# WORK TASK:
Can you echo back, word for word, the stretch from the start of the rows through the line containing "compacte auto en geavanceerde"?
-------- THE DATA
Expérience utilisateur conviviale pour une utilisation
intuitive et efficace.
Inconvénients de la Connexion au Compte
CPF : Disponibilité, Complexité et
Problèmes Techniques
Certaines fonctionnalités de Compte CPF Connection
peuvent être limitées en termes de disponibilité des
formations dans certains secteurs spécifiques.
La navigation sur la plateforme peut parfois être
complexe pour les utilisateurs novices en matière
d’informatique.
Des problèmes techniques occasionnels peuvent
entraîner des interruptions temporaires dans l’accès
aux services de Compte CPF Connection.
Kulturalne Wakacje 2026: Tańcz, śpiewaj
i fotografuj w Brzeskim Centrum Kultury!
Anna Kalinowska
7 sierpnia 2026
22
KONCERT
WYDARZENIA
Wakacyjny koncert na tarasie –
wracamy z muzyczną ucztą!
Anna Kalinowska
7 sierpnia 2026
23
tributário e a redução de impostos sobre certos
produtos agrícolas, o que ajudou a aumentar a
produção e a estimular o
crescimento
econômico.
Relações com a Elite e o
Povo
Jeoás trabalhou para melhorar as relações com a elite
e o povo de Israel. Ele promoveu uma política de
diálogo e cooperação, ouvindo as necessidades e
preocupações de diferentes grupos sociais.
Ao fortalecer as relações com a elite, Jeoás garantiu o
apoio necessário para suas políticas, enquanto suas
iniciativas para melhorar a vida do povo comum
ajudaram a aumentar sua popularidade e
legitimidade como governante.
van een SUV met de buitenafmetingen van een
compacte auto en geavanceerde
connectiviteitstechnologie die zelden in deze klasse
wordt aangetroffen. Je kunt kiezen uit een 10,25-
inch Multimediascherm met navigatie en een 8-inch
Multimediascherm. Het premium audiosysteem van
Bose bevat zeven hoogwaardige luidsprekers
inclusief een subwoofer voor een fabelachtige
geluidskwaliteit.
----------------
# WRITTEN ANSWER:
Expérience utilisateur conviviale pour une utilisation
intuitive et efficace.
Inconvénients de la Connexion au Compte
CPF : Disponibilité, Complexité et
Problèmes Techniques
Certaines fonctionnalités de Compte CPF Connection
peuvent être limitées en termes de disponibilité des
formations dans certains secteurs spécifiques.
La navigation sur la plateforme peut parfois être
complexe pour les utilisateurs novices en matière
d’informatique.
Des problèmes techniques occasionnels peuvent
entraîner des interruptions temporaires dans l’accès
aux services de Compte CPF Connection.
Kulturalne Wakacje 2026: Tańcz, śpiewaj
i fotografuj w Brzeskim Centrum Kultury!
Anna Kalinowska
7 sierpnia 2026
22
KONCERT
WYDARZENIA
Wakacyjny koncert na tarasie –
wracamy z muzyczną ucztą!
Anna Kalinowska
7 sierpnia 2026
23
tributário e a redução de impostos sobre certos
produtos agrícolas, o que ajudou a aumentar a
produção e a estimular o
crescimento
econômico.
Relações com a Elite e o
Povo
Jeoás trabalhou para melhorar as relações com a elite
e o povo de Israel. Ele promoveu uma política de
diálogo e cooperação, ouvindo as necessidades e
preocupações de diferentes grupos sociais.
Ao fortalecer as relações com a elite, Jeoás garantiu o
apoio necessário para suas políticas, enquanto suas
iniciativas para melhorar a vida do povo comum
ajudaram a aumentar sua popularidade e
legitimidade como governante.
van een SUV met de buitenafmetingen van een
compacte auto en geavanceerde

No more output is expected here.